Ever see that Simpsons episode where Homer has to make Lisa's state of Florida costume and she wins a prize for a costume that was obviously NOT made by her parents, even though it was Homer who made it. I can't remember where Marge was:
So the kids who make their own things with no help from parents are the ones who win, or so it seems. Poor Lisa.
I made the hats and they won nothing-the whole vocabulary parade was not about who wins, but all the same.
I have no business making my kid's projects.
It was a "Duh!' smack myself in the forehead moment.
For Christmas, Gretel decided to make her class Christmas cards. On lined notebook paper. She planned to include bookmarks. On lined notebook paper.
In my opinion, that was going to go over like a fart in church.
But remembering the Vocabulary Parade, I kept my mouth shut and let her do it her way.
In the end, her friends actually liked her cards and it went great.
For Valentines day, she made her cards from colored construction paper, a step up that was her choice and she came to me to ask for the paper to make them.
Von opted for Angry Bird cards, happily-he can fill them out himself.
All I asked was that the cards were not scattered everywhere while they were being made and filled out.
This Winter vacation, Gretel wanted to have a party for a few friends. Again, I let her do it her way. I took her to the store and she chose her own paper plates and party favors.
I just stood by with the wallet.
Ok, I'll admit to steering her towards getting kazoos as favors. I did it to be a jerk. I'm not sorry. 2 families got 2 kid free hours-dinner included-
Nothing comes for free! Enjoy your many hours of kazoo music!(cue evil maniacal laughter)
The party was great. I stayed out of it. B got the pizza and we stayed in the kitchen and let the kids run the show, only periodically distracting them with food or kazoos when it started to get crazy.
I have learned to let the kids do it their way. That was lesson 3.
My assumptions at how things will turn out are usually colored by my own, not so great, childhood experiences.

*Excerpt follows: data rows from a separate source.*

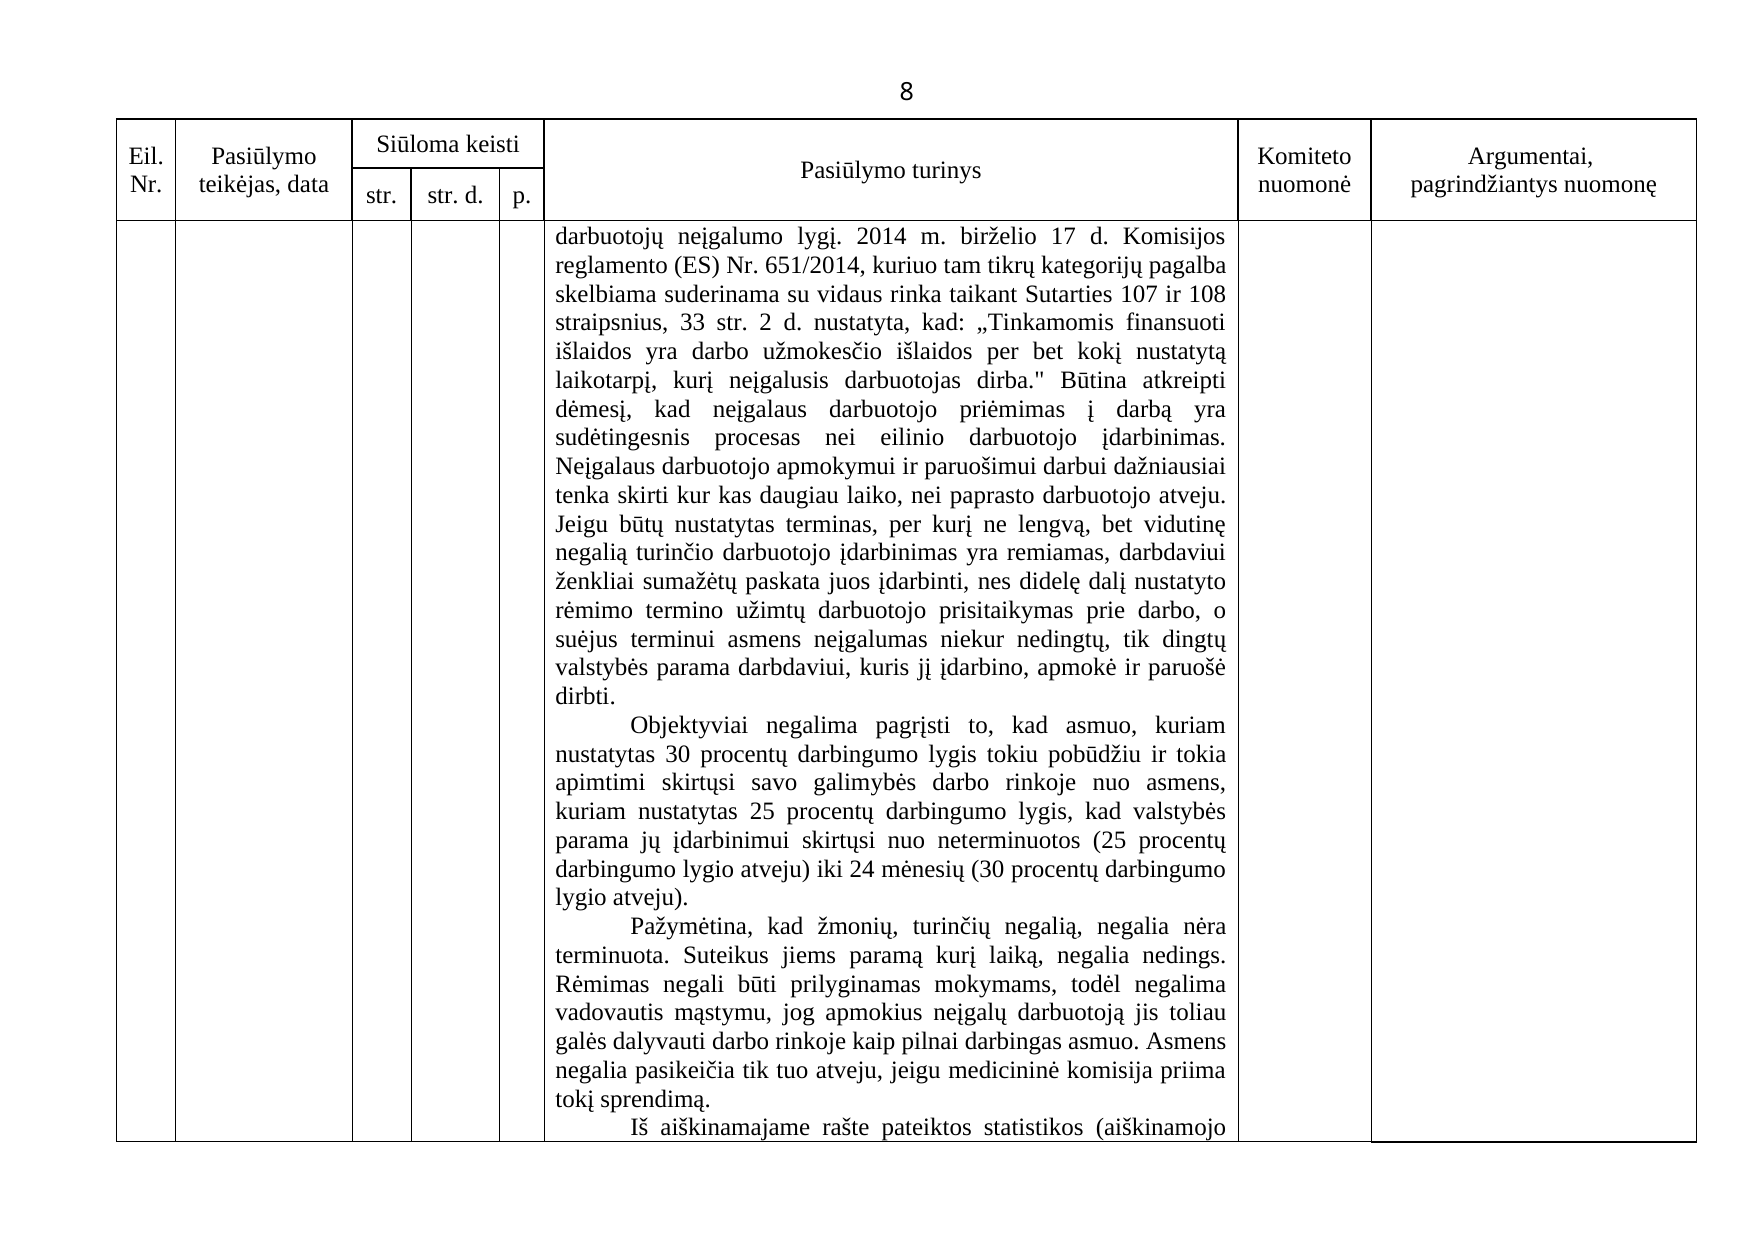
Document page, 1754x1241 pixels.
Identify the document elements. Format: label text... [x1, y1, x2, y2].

table_cell [500, 221, 544, 1141]
table_cell str. [353, 169, 410, 219]
table_header Eil. Nr. [117, 120, 175, 219]
table_cell [1372, 221, 1696, 1141]
table_header Komiteto nuomonė [1239, 120, 1370, 219]
table_cell [176, 221, 352, 1141]
table_cell darbuotojų neįgalumo lygį. 2014 m. birželio 17 d. Komisijos reglamento (ES) Nr. 651/2014, kuriuo tam tikrų kategorijų pagalba skelbiama suderinama su vidaus rinka taikant Sutarties 107 ir 108 straipsnius, 33 str. 2 d. nustatyta, kad: „Tinkamomis finansuoti išlaidos yra darbo užmokesčio išlaidos per bet kokį nustatytą laikotarpį, kurį neįgalusis darbuotojas dirba." Būtina atkreipti dėmesį, kad neįgalaus darbuotojo priėmimas į darbą yra sudėtingesnis procesas nei eilinio darbuotojo įdarbinimas. Neįgalaus darbuotojo apmokymui ir paruošimui darbui dažniausiai tenka skirti kur kas daugiau laiko, nei paprasto darbuotojo atveju. Jeigu būtų nustatytas terminas, per kurį ne lengvą, bet vidutinę negalią turinčio darbuotojo įdarbinimas yra remiamas, darbdaviui ženkliai sumažėtų paskata juos įdarbinti, nes didelę dalį nustatyto rėmimo termino užimtų darbuotojo prisitaikymas prie darbo, o suėjus terminui asmens neįgalumas niekur nedingtų, tik dingtų valstybės parama darbdaviui, kuris jį įdarbino, apmokė ir paruošė dirbti. Objektyviai negalima pagrįsti to, kad asmuo, kuriam nustatytas 30 procentų darbingumo lygis tokiu pobūdžiu ir tokia apimtimi skirtųsi savo galimybės darbo rinkoje nuo asmens, kuriam nustatytas 25 procentų darbingumo lygis, kad valstybės parama jų įdarbinimui skirtųsi nuo neterminuotos (25 procentų darbingumo lygio atveju) iki 24 mėnesių (30 procentų darbingumo lygio atveju). Pažymėtina, kad žmonių, turinčių negalią, negalia nėra terminuota. Suteikus jiems paramą kurį laiką, negalia nedings. Rėmimas negali būti prilyginamas mokymams, todėl negalima vadovautis mąstymu, jog apmokius neįgalų darbuotoją jis toliau galės dalyvauti darbo rinkoje kaip pilnai darbingas asmuo. Asmens negalia pasikeičia tik tuo atveju, jeigu medicininė komisija priima tokį sprendimą. Iš aiškinamajame rašte pateiktos statistikos (aiškinamojo [545, 221, 1238, 1141]
table_header Pasiūlymo turinys [545, 120, 1237, 219]
table_cell [117, 221, 175, 1141]
table_header Pasiūlymo teikėjas, data [176, 120, 351, 219]
table_cell [353, 221, 411, 1141]
table_cell p. [500, 169, 543, 219]
table_cell str. d. [412, 169, 499, 219]
table_cell [1239, 221, 1371, 1141]
table_cell [412, 221, 499, 1141]
table_header Siūloma keisti [353, 120, 543, 167]
table_header Argumentai, pagrindžiantys nuomonę [1372, 120, 1696, 219]
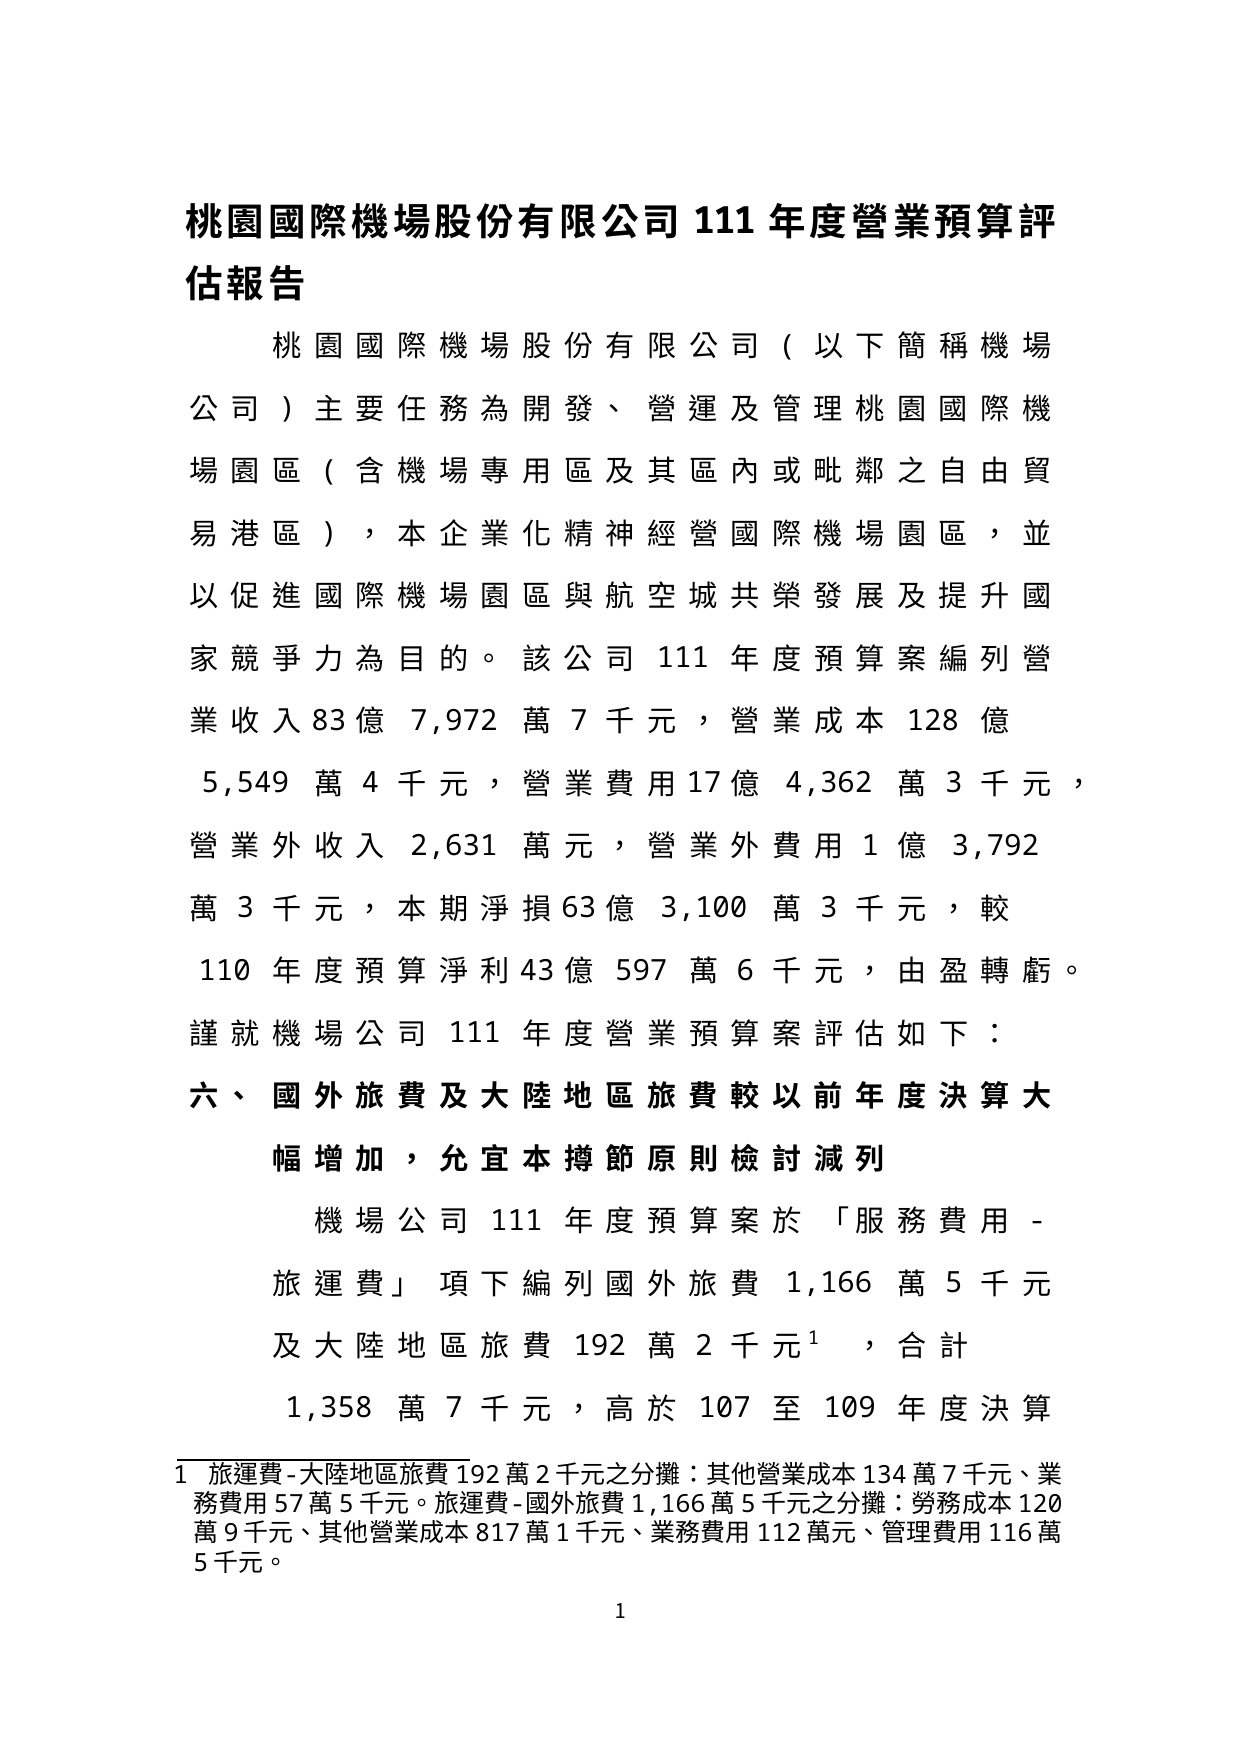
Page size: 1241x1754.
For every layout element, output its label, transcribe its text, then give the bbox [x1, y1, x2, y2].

text 機場公司111年度預算案於「服務費用-旅運費」項下編列國外旅費1,166萬5千元及大陸地區旅費192萬2千元，合計1,358萬7千元，高於107至109年度決算數。 [242, 1177, 1058, 1427]
text 六、國外旅費及大陸地區旅費較以前年度決算大幅增加，允宜本撙節原則檢討減列 [183, 1052, 1058, 1177]
text 桃園國際機場股份有限公司111年度營業預算評估報告 [183, 177, 1058, 302]
text 桃園國際機場股份有限公司(以下簡稱機場公司)主要任務為開發、營運及管理桃園國際機場園區(含機場專用區及其區內或毗鄰之自由貿易港區)，本企業化精神經營國際機場園區，並以促進國際機場園區與航空城共榮發展及提升國家競爭力為目的。該公司111年度預算案編列營業收入83億7,972萬7千元，營業成本128億5,549萬4千元，營業費用17億4,362萬3千元，營業外收入2,631萬元，營業外費用1億3,792萬3千元，本期淨損63億3,100萬3千元，較110年度預算淨利43億597萬6千元，由盈轉虧。謹就機場公司111年度營業預算案評估如下： [183, 302, 1058, 1052]
text 旅運費-大陸地區旅費192萬2千元之分攤：其他營業成本134萬7千元、業務費用57萬5千元。旅運費-國外旅費1,166萬5千元之分攤：勞務成本120萬9千元、其他營業成本817萬1千元、業務費用112萬元、管理費用116萬5千元。 [173, 1460, 1063, 1577]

It is hard to let go of control and it's hard to hold back when you are so afraid of your child failing or becoming disappointed or hurt, but it's necessary.
And so far, I have been wrong about the end result-happily wrong.
There is also no stress or butting heads by telling my kids how I think something should be, when they are the ones who know better about what they want and how things like word hats and parties should be.
The kids are on their own for the next Vocabulary Parade. I'm just a chaperone.